Social Computing — Good or Bad for Business?
January 23, 2011
Clearly, social media sites and social computing are improving collaboration among employees, clients and vendors around the globe, but sometimes with mixed results. So, is social computing a productivity tool or a work distraction?
Early adopters of social computing technologies have seen improvements in collaboration among employees and clients. The following are lessons they learned along the way:
* Start with a business problem. Employees use tools that help them work smarter and ignore tools that don’t add value. Before installing social software, identify the business problem to be solved and build from there.
* A new way of working. Social computing can help organizations identify experienced resources, generate new ideas, and engage personnel in solving the most challenging problems. Done right, this has potential to reduce e-mails while increasing communication across organizational boundaries. A thriving social site requires resources dedicated to adding and linking fresh content, engaging and training participants, and monitoring problems.
* Use pilot projects. Practice rapid prototyping – deploy functionality quickly and continually improve rather than overdesign. Learn from users and evolve the technology and business processes.
* Understand motivation. Many heavy users of social media and collaboration environments are often more motivated by opportunities to extend their social connections and reputation than by traditional incentives and rewards. Engage these people early to create a collaborative environment that’s community-centric rather than product or organization-centric. This group represents the toughest critics and most enthusiastic promoters.
The bottom line: social computing can boost enterprise productivity, but remember that it’s about the people, not just the technology.
The Deloitte Debate examines these issues from the perspective of three key business sectors — life sciences, human capital and retail — providing observations and analysis on how, in particular, should function in this new environment.
Life Sciences: Social networking provides a win-win. Patients have access to valuable information and drug companies have real-world patient feedback that allows them to finish drug trials more quickly and effectively.
Talent: While social computing can help create a more collaborative, transparent culture, don’t dive in without a smart plan that’s integrated with your overall talent strategy. Most importantly, if human resources and leadership work together to embed social tools and a culture of collaboration, the organization’s people will contribute to improving productivity, innovation, and growth.
Retail: Organizations that leverage their employee networks as competitive assets have an advantage in the battle for consumer mind-share.

PROBLEM SET
A - Print the passage of the article on social computing starting at "Life Sciences: Social" and ending at "innovation, and growth.".
B - Summarize the article on social computing in two sentences.

Saved data entries
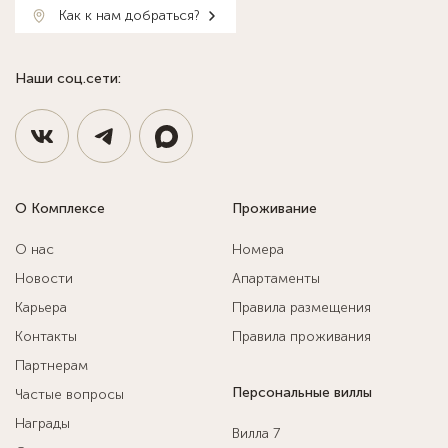
Как к нам добраться?
Наши соц.сети:
О Комплексе
Проживание
О нас
Номера
Новости
Апартаменты
Карьера
Правила размещения
Контакты
Правила проживания
Партнерам
Персональные виллы
Частые вопросы
Награды
Вилла 7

RESPONSES BY ITEM NUMBER
A -
Life Sciences: Social networking provides a win-win. Patients have access to valuable information and drug companies have real-world patient feedback that allows them to finish drug trials more quickly and effectively.
Talent: While social computing can help create a more collaborative, transparent culture, don’t dive in without a smart plan that’s integrated with your overall talent strategy. Most importantly, if human resources and leadership work together to embed social tools and a culture of collaboration, the organization’s people will contribute to improving productivity, innovation, and growth.

B - Social computing can improve collaboration among employees, clients and vendors. Early adopters learned to start with a business problem, use pilot projects, and understand what motivates users, and the technology can boost enterprise productivity as long as the focus stays on people rather than the technology alone.